> DATA EXTRACTS:

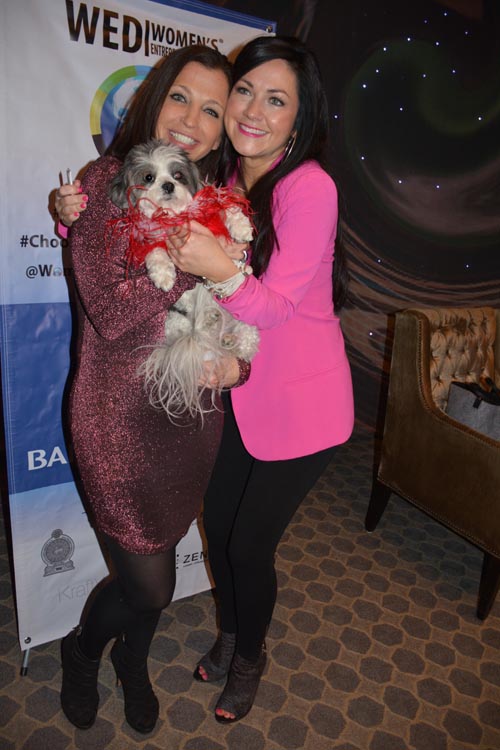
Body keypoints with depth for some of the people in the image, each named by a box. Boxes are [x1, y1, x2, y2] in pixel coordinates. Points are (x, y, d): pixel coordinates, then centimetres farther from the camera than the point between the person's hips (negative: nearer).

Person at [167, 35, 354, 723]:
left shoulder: (309, 187, -19)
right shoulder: (223, 183, 1)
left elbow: (275, 308, -21)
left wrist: (221, 273, -39)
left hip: (301, 403, -6)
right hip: (239, 392, 6)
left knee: (250, 545, 7)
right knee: (217, 528, 17)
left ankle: (250, 657, 41)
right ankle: (230, 633, 49)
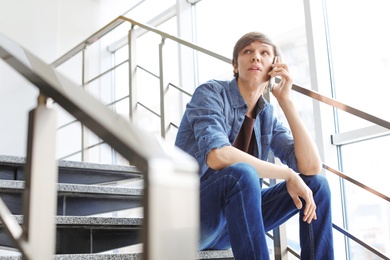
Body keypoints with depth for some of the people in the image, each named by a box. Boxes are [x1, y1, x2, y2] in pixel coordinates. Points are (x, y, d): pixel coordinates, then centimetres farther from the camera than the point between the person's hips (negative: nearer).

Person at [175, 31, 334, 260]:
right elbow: (217, 157, -30)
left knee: (316, 184, -2)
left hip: (234, 219, 6)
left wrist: (286, 100, -8)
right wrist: (288, 174, -22)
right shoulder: (210, 93, -11)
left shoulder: (267, 116, 6)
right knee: (241, 173, -35)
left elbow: (311, 166, -6)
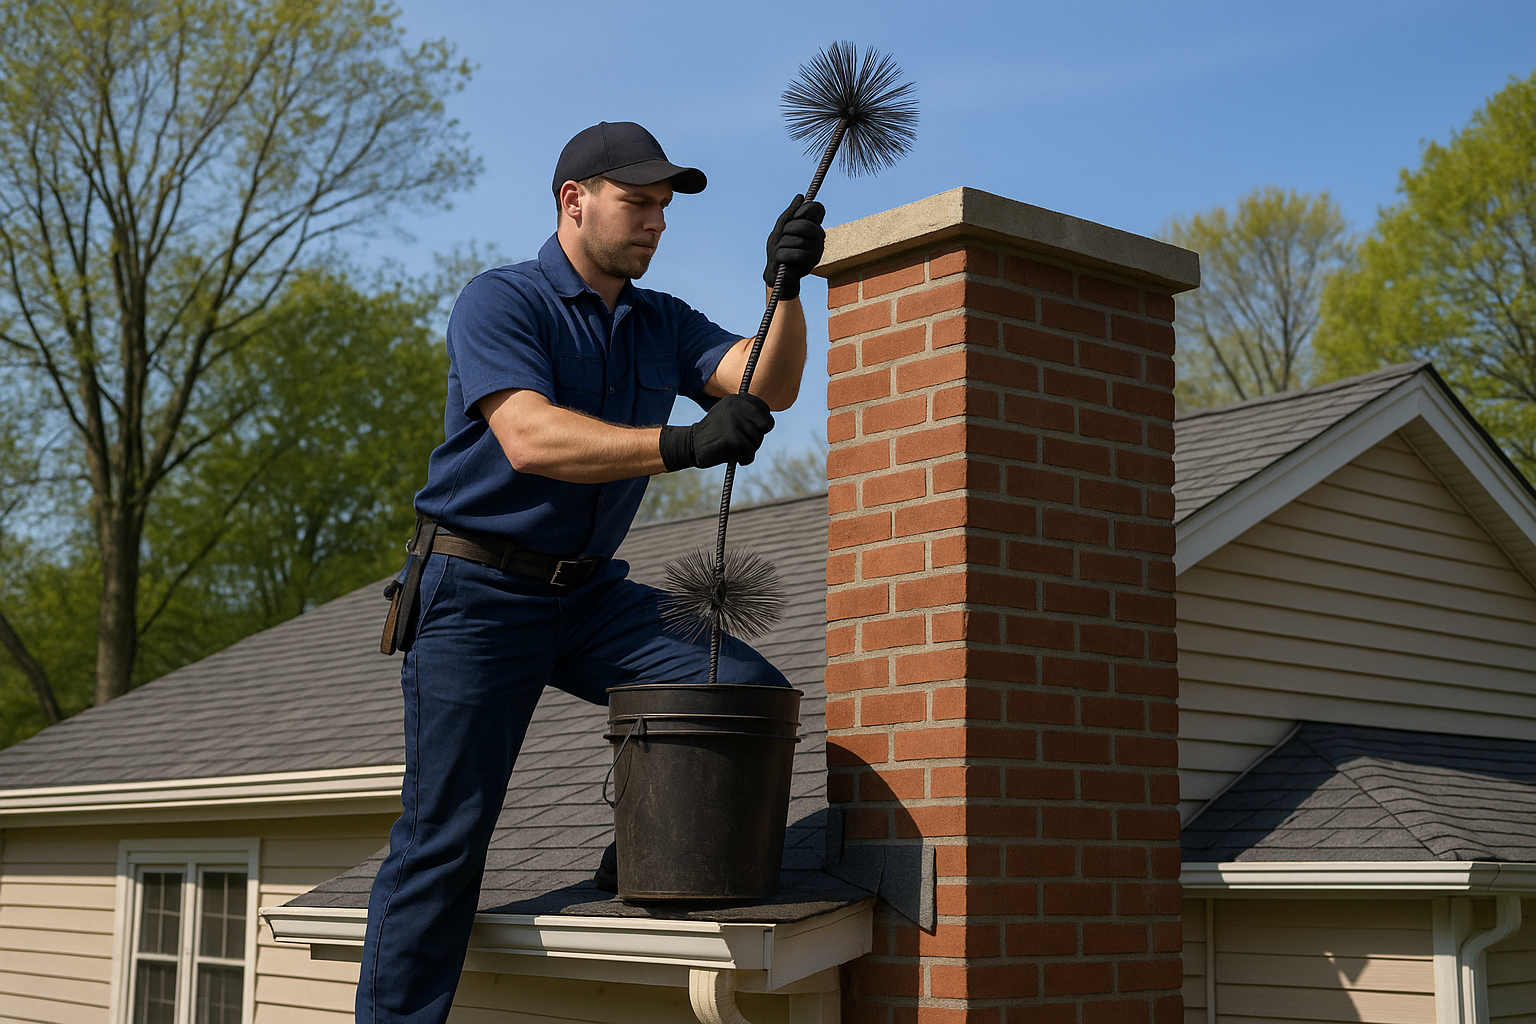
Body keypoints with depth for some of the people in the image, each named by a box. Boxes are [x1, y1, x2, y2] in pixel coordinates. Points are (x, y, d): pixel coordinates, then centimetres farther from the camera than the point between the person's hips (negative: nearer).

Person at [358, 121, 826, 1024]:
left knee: (750, 689, -12)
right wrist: (682, 446, -37)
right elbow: (530, 439, -26)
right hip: (477, 593, -6)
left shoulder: (662, 324, 12)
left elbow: (769, 385, -4)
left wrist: (787, 286, -21)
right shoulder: (501, 303, -9)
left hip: (590, 593, 6)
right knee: (445, 834, -8)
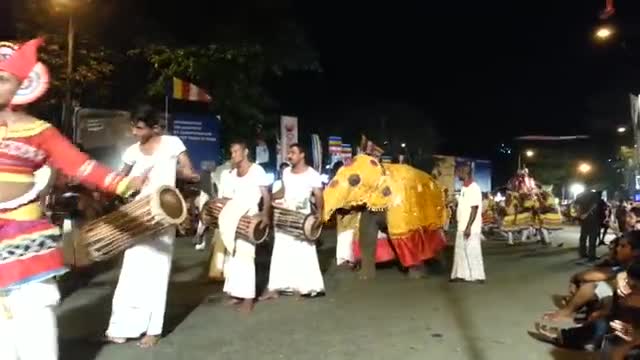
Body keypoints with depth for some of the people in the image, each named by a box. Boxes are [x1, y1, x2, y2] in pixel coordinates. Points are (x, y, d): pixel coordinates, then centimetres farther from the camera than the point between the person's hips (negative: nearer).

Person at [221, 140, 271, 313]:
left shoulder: (257, 170, -6)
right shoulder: (232, 174, 14)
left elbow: (266, 196, -8)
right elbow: (231, 198, 16)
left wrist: (266, 215, -21)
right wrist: (220, 212, 1)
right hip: (233, 218, 7)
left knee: (246, 255, -9)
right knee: (234, 254, 9)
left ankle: (248, 298, -2)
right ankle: (237, 293, 19)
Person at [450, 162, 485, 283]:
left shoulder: (474, 189, -16)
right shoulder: (464, 188, 13)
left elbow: (474, 209, -20)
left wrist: (468, 227, -23)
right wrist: (463, 226, 18)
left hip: (471, 228, -9)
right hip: (462, 227, 9)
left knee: (473, 252, -1)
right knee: (460, 251, 12)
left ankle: (478, 276, 8)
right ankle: (460, 274, 20)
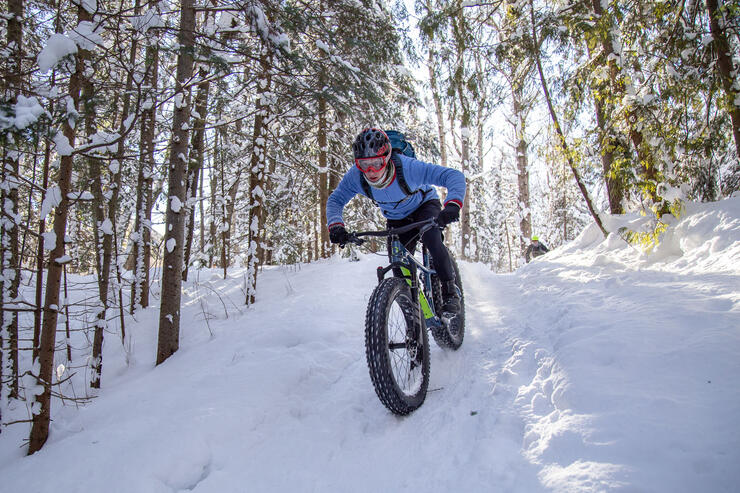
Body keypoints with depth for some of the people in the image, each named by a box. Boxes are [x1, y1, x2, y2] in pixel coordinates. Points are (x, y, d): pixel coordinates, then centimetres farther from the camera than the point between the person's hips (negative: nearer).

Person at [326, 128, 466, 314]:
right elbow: (335, 200, -18)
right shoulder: (355, 176, -30)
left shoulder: (407, 167, -40)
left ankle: (450, 291, -11)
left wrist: (452, 205, -62)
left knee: (432, 241, -31)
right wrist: (336, 226, -39)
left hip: (424, 206, -3)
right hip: (397, 220, 4)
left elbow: (455, 176, -43)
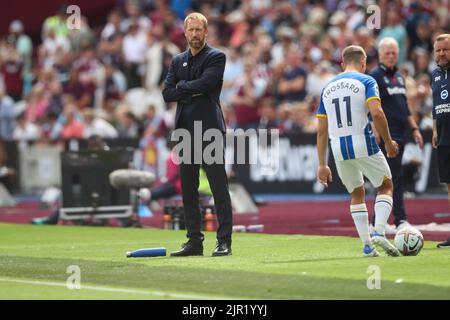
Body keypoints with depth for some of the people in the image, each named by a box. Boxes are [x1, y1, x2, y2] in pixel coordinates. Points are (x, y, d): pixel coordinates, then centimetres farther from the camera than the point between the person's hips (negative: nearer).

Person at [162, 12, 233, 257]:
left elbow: (204, 84, -15)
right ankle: (194, 241, 11)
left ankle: (224, 241, -6)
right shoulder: (178, 61, 17)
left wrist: (181, 87, -1)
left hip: (210, 129, -6)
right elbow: (167, 94, 6)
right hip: (185, 131, 6)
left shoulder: (216, 57, 1)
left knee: (219, 188, -6)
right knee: (188, 189, 6)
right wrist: (193, 91, -6)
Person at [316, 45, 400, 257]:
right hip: (364, 144, -4)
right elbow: (377, 113, -16)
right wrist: (389, 143, -5)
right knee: (385, 187, 14)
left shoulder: (328, 88, 15)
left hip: (339, 149, 4)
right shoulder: (366, 81, 0)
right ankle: (379, 232, -7)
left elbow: (321, 130, 12)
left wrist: (322, 165, 15)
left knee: (357, 195, 20)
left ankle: (366, 244, 11)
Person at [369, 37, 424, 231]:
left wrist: (414, 129, 21)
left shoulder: (399, 76, 19)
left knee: (386, 179, 10)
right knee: (395, 177, -13)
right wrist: (375, 133, -20)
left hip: (400, 134, 8)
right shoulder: (374, 76, -6)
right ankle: (400, 220, -14)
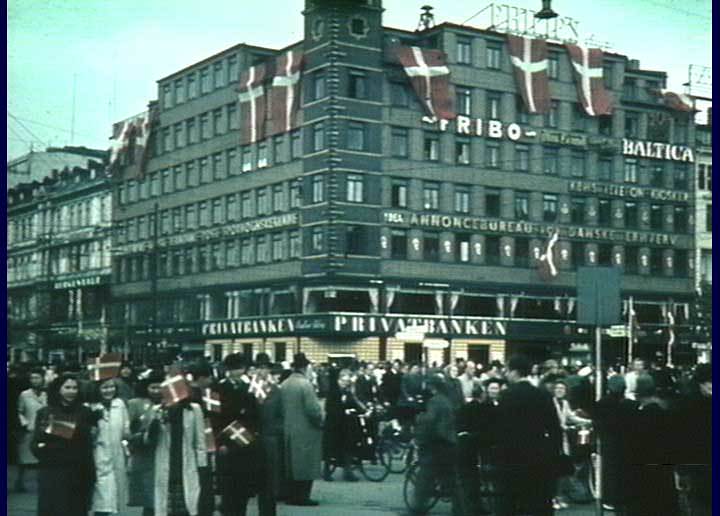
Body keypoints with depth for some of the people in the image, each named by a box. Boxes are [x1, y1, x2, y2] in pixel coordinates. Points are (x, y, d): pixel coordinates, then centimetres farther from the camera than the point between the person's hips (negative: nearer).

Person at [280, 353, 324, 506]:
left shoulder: (284, 384, 4)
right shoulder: (305, 384, -16)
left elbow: (280, 407, 7)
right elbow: (313, 409, -19)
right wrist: (320, 422, -2)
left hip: (288, 430, 7)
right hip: (306, 431, -7)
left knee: (292, 464, 14)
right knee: (306, 464, 1)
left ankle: (292, 496, 19)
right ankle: (302, 496, 2)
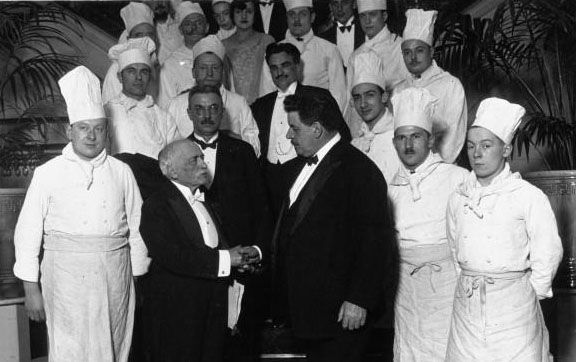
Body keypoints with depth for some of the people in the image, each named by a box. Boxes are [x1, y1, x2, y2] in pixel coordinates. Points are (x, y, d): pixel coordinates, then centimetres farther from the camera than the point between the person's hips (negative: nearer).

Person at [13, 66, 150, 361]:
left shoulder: (121, 172, 7)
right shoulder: (48, 174, 2)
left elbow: (136, 228, 9)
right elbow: (28, 234, 2)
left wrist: (139, 279, 8)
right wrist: (31, 289, -1)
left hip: (115, 279, 2)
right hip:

> TASK INSTRUCTIONS:
Omitting the images, transcribe every record exactly.

> RESPONSE BOX:
Body keypoints with depth for some of the people in the image, each named by a box. Boxes are [x1, y1, x2, y2] in pixel coordinates. Points are (x, y, d): pixel coordinates, then centimetres farther from the camera than the point between the person's hips (negative: nearer).

Person at [167, 35, 354, 723]:
left shoulder: (309, 187, -19)
right shoulder: (223, 183, 1)
left elbow: (275, 308, -21)
left wrist: (221, 273, -39)
left hip: (301, 403, -6)
right hip: (239, 392, 6)
left knee: (250, 545, 7)
right knee: (217, 528, 17)
left ankle: (250, 657, 41)
right ankle: (230, 633, 49)
Body keypoints with depth for some of the people in the image, each named by a box. Boxes are [x1, y1, x2, y2] in pixel coordinates. Points are (x, y, d): pixel coordinates, then centimetres farther from the camera than the point between the person's hips (negative: nearer).

Person at [175, 31, 334, 260]:
right elbow: (217, 157, -30)
left knee: (316, 184, -2)
left hip: (234, 219, 6)
left wrist: (286, 100, -8)
right wrist: (288, 174, -22)
right shoulder: (210, 93, -11)
left shoulder: (267, 116, 6)
right knee: (241, 173, -35)
left elbow: (311, 166, -6)
Body keypoints with depth for some of the people in the image, each named by a box. Boxes are [x1, y1, x2, y2] in pixel coordinates. Points are (x, y, d): pixel coordinates, then centimetres farther from the camera than the point between the person's hips (negative: nearer).

Person at [358, 121, 826, 1024]:
left knee: (750, 689, -12)
right wrist: (682, 446, -37)
right elbow: (530, 439, -26)
right hip: (477, 593, -6)
left shoulder: (662, 324, 12)
left elbow: (769, 385, -4)
left wrist: (787, 286, -21)
right shoulder: (501, 303, -9)
left hip: (590, 593, 6)
right knee: (445, 834, -8)
Body keypoints with depth for some of the people in the image, each named by a box. Boxes are [x1, y1, x2, y2] in pixel coordinates. Points are (x, y, d): pixel coordinates, then centimetres farther from the camera than the point between the person's hips (negative: nearer).

Person at [221, 140, 271, 313]:
left shoulder: (257, 170, -6)
right shoulder: (232, 174, 14)
left elbow: (266, 196, -8)
right elbow: (231, 198, 16)
left wrist: (266, 215, -21)
right wrist: (220, 212, 1)
right hip: (233, 218, 7)
left knee: (246, 255, -9)
right knee: (234, 254, 9)
left ankle: (248, 298, -2)
right ankle: (237, 293, 19)
Person at [450, 162, 485, 283]:
left shoulder: (474, 189, -16)
right shoulder: (464, 188, 13)
left elbow: (474, 209, -20)
left wrist: (468, 227, -23)
right wrist: (463, 226, 18)
left hip: (471, 228, -9)
right hip: (462, 227, 9)
left knee: (473, 252, -1)
right knee: (460, 251, 12)
left ankle: (478, 276, 8)
right ankle: (460, 274, 20)
Body keypoints with depth for some of the people in the image, each named by a box. Boxes are [x1, y1, x2, y2] in pixel coordinates. Points are (x, y, d): pixel coordinates, then centimetres farther from the camera than the point between the person's hips (negative: nearer).

Person at [326, 128, 466, 314]:
right elbow: (335, 200, -18)
right shoulder: (355, 176, -30)
left shoulder: (407, 167, -40)
left ankle: (450, 291, -11)
left wrist: (452, 205, -62)
left knee: (432, 241, -31)
right wrist: (336, 226, -39)
left hip: (424, 206, -3)
right hip: (397, 220, 4)
left elbow: (455, 176, -43)
Body keypoints with depth for some of the people in the image, each named by a box. Boxes are [x1, y1, x2, y2] in pixel coordinates. Points are (x, y, d): pixel coordinates, then centimetres farther from the camera than the point between the person's hips (negative: nearer).

Person at [162, 12, 233, 257]:
left elbow: (204, 84, -15)
right ankle: (194, 241, 11)
left ankle: (224, 241, -6)
right shoulder: (178, 61, 17)
left wrist: (181, 87, -1)
left hip: (210, 129, -6)
right elbow: (167, 94, 6)
right hip: (185, 131, 6)
left shoulder: (216, 57, 1)
left knee: (219, 188, -6)
right knee: (188, 189, 6)
right wrist: (193, 91, -6)
Person at [316, 45, 400, 257]:
right hip: (364, 144, -4)
right elbow: (377, 113, -16)
right wrist: (389, 143, -5)
right knee: (385, 187, 14)
left shoulder: (328, 88, 15)
left hip: (339, 149, 4)
right shoulder: (366, 81, 0)
right ankle: (379, 232, -7)
left elbow: (321, 130, 12)
left wrist: (322, 165, 15)
left knee: (357, 195, 20)
left ankle: (366, 244, 11)
Person at [369, 37, 424, 231]:
left wrist: (414, 129, 21)
left shoulder: (399, 76, 19)
left knee: (386, 179, 10)
right knee: (395, 177, -13)
right wrist: (375, 133, -20)
left hip: (400, 134, 8)
right shoulder: (374, 76, -6)
right ankle: (400, 220, -14)
Body keypoints with depth for some of the people in the image, each named by a box. Boxes are [x1, y1, x2, y2] in pixel coordinates. Points are (x, y, d): pixel coordinates, then centimetres farther from the camera than the point between the person's hips (negative: nearer).

Person at [280, 353, 324, 506]:
left shoulder: (284, 384, 4)
right shoulder: (305, 384, -16)
left elbow: (280, 407, 7)
right elbow: (313, 409, -19)
right wrist: (320, 422, -2)
left hip: (288, 430, 7)
right hip: (306, 431, -7)
left knee: (292, 464, 14)
right knee: (306, 464, 1)
left ankle: (292, 496, 19)
right ankle: (302, 496, 2)
Body keypoints with depth for some of the people in the image, each named by a box. Boxes are [x1, y1, x2, y2] in pixel coordinates. Points are (x, y, d): pixel coordinates, then centimetres farther from the camera than the point between the person's hips (negative: nearer).

Person at [13, 66, 150, 361]:
left shoulder: (121, 172, 7)
right shoulder: (48, 174, 2)
left elbow: (136, 228, 9)
right elbow: (28, 234, 2)
left wrist: (139, 279, 8)
right wrist: (31, 289, -1)
left hip: (115, 279, 2)
right hip:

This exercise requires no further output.